Human experts are very quick at decoding information from sound and determining what is happening around them. Often, that annoying drip, click, rattle, or screech is an indicator of something that’s wrong or about to go wrong. An expert car mechanic may even infer what might be wrong based on the sound.
This is a challenge that the IEEE Signal Processing Society DCASE (Detection and Classification of Acoustic Scenes and Events) 2023 Challenge aimed to resolve. It focuses on realizing the high potential in accurately decoding specific sounds for their context and drives research in several areas of interest to service & asset maintenance organizations:
- AI sound models that can be trained on one type of machine and then used to detect anomalies on a completely new different type of machine.
- The ability to use spatial audio to accurately detect where a sound is coming from.
- Models that can run on small edge devices with low power requirements like phones.
By solving these three challenges, a host of use cases can be unlocked that use non-invasive sound to replace machine telemetry in both brown & greenfield implementations, even when the machine does not provide built-in sensors. Below, we have listed some examples that describe the potential for audio quality detection:
- A model could run on a phone. For example, manufacturers can develop an app for washing machines that detects malfunctions and suggests possible solutions based on sound, thereby enabling customers to fix the issue without having to call a technician.
- Low-cost microphones could be placed in central locations in factories that can detect bad belts or bearings and correctly mark on a map which machines need maintenance. With flexible generic models not specific to a machine type, a single microphone (sensor) could cover many machines in a large area of a facility, reducing implementation complexity in both brownfield and greenfield factories.
- In the food industry, a bottling or packing line might be able to shut itself down automatically when it hears a bottle or package breaking so glass and other dangerous items are removed from the line before continuing and less product is wasted.

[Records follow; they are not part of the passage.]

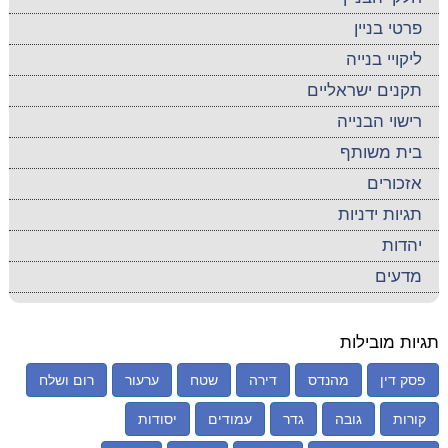
פרטי בניין
ליקויי בנייה
תקנים ישראליים
רישוי הבנייה
בית משותף
אזכורים
תגיות ידניות
יהדות
מדעים
תגיות מובילות
פסק דין
מהנדס
דירה
שטח
ערעור
רום ושלח
קורות
גובה
גדר
עמודים
יסודות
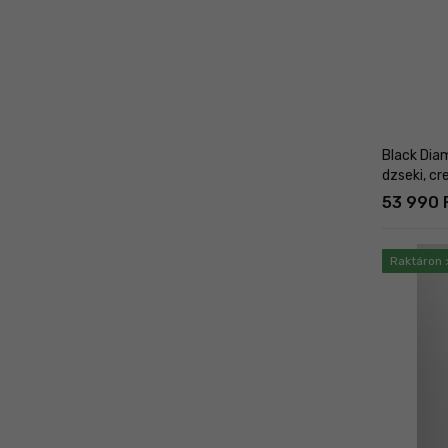
Black Diam
dzseki, cr
53 990 F
Raktáron 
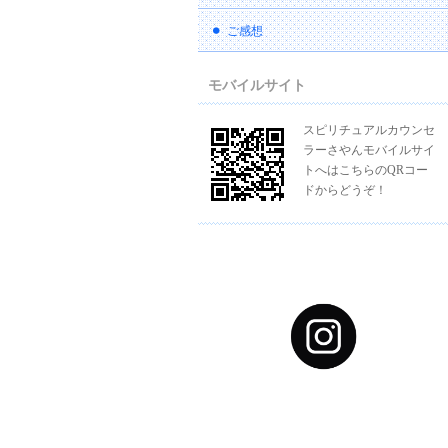
ご感想
モバイルサイト
スピリチュアルカウンセ
ラーさやんモバイルサイ
トへはこちらのQRコー
ドからどうぞ！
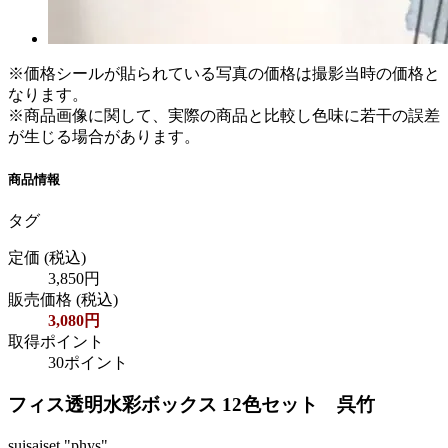
※価格シールが貼られている写真の価格は撮影当時の価格と
なります。
※商品画像に関して、実際の商品と比較し色味に若干の誤差
が生じる場合があります。
商品情報
タグ
定価
(税込)
3,850円
販売価格
(税込)
3,080円
取得ポイント
30ポイント
フィス透明水彩ボックス 12色セット 呉竹
suisaiset "phys"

- On larger sites (e.g., construction or shipbuilding), microphones with GPS and spatial audio could be attached to robots, cranes, or vehicles to detect sounds that shouldn’t exist, like a crash or collapse and determine where they occurred to send help.
- An isolated worker shouting for help, could be automatically located and help called in using quality audio detection. In this case, the worker could be trapped away from a phone or other device and still get help.
- Leaks in storage containers could be detected and located with spatial audio faster by microphones listening for the tell-tale hiss or drip. Possibly reducing environmental contamination and reduce scrap and cleanup costs.
For the noisy car scenario, we started with, imagine having an app on your phone that would “listen” to the car and provide a pre-diagnosis with an option to schedule the appointment.
Sound-based AI models have the potential to enable new techniques for troubleshooting in service and maintenance organizations. While most IoT-based AI models rely on modern machines with sensor telemetry or retrofitting older machines, sound-based AI models could work in any industry on both new and old machines. Giving organizations another tool to increase FTR (First Time Resolution), reduce analysis times, and offer faster resolution. Ideally, it would be a tool to empower onsite operators at both brown and greenfield locations to self-diagnose based on precursor sounds and fix issues before they become serious.